Extracted data entries
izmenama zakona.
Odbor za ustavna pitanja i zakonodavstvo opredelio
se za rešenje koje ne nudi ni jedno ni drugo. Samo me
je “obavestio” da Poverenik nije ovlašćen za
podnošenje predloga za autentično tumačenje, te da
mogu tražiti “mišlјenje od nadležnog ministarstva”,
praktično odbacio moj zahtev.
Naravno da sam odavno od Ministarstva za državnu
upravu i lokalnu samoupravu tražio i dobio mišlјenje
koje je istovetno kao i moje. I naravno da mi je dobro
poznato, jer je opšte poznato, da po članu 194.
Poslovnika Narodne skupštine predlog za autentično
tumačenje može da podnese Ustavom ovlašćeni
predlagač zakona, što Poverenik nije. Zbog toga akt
* * *
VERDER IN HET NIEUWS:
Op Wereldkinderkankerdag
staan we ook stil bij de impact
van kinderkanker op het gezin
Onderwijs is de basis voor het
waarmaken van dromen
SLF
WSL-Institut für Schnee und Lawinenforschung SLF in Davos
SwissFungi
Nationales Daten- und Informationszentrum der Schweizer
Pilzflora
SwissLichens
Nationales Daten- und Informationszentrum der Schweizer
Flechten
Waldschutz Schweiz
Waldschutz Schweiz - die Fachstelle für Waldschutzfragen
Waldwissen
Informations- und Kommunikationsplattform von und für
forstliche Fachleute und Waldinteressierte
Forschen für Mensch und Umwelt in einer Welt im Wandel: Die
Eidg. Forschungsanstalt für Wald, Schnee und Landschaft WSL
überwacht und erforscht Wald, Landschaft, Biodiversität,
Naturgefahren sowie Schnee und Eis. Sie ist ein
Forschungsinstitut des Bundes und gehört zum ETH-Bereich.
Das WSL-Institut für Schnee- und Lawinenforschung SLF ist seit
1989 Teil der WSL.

- [Your task]: All that is wanted is a faithful reproduction of the line above with "izmenama zakona.", the line with "upravu i lokalnu", and every line in between.

- [Solution to the problem]:
izmenama zakona.
Odbor za ustavna pitanja i zakonodavstvo opredelio
se za rešenje koje ne nudi ni jedno ni drugo. Samo me
je “obavestio” da Poverenik nije ovlašćen za
podnošenje predloga za autentično tumačenje, te da
mogu tražiti “mišlјenje od nadležnog ministarstva”,
praktično odbacio moj zahtev.
Naravno da sam odavno od Ministarstva za državnu
upravu i lokalnu samoupravu tražio i dobio mišlјenje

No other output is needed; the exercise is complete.